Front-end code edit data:
******************************

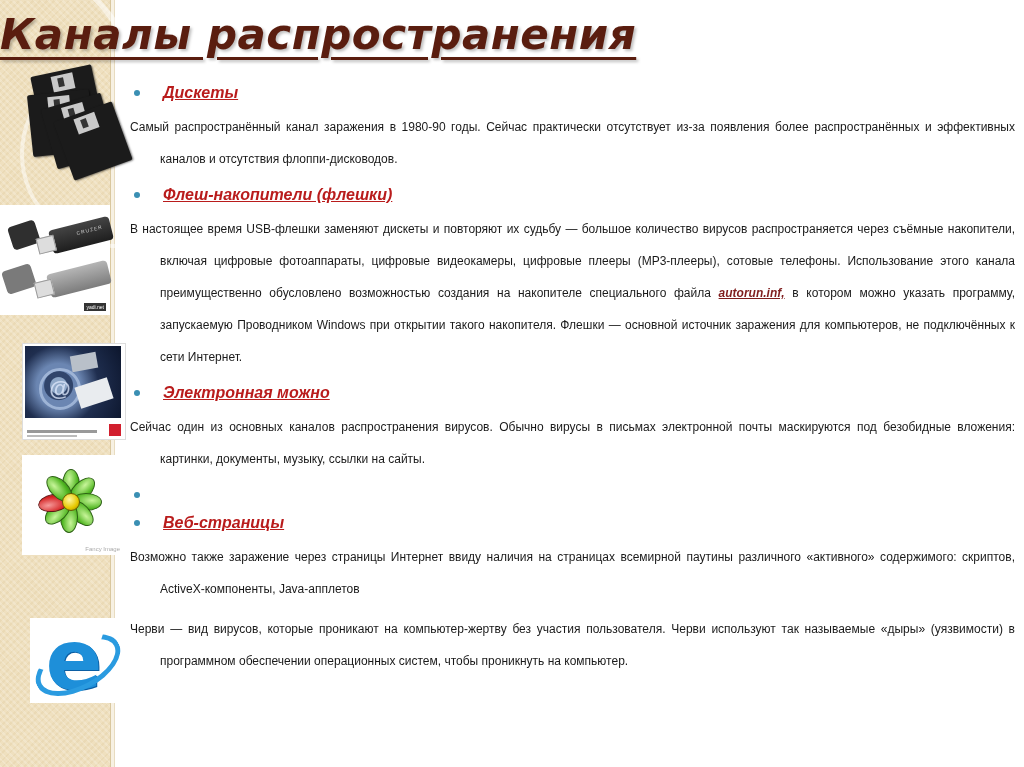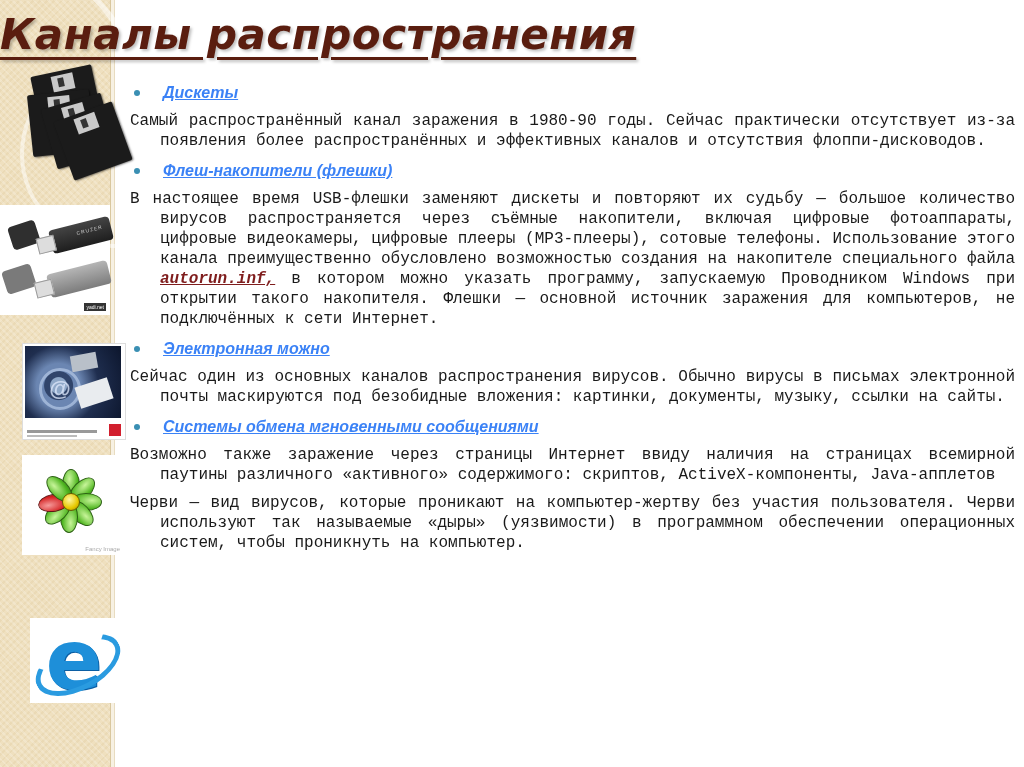--- a/index.html
+++ b/index.html
@@ -108,7 +108,7 @@
   .heading {
     position:relative; padding-left:33px; height:24px; line-height:24px;
     font-size:16px; font-weight:bold; font-style:italic; text-decoration:underline;
-    color:#3b82f6; margin-top:4px;
+    color:#b91c1c; margin-top:4px;
   }
   .heading .bullet {
     position:absolute; left:4px; top:9px; width:6px; height:6px; border-radius:50%;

******************************

Nothing in the entries above should change when they are printed again, except that the pictures are dropped.

--- a/index.html
+++ b/index.html
@@ -108,7 +108,7 @@
   .heading {
     position:relative; padding-left:33px; height:24px; line-height:24px;
     font-size:16px; font-weight:bold; font-style:italic; text-decoration:underline;
-    color:#3b82f6; margin-top:4px;
+    color:#b91c1c; margin-top:4px;
   }
   .heading .bullet {
     position:absolute; left:4px; top:9px; width:6px; height:6px; border-radius:50%;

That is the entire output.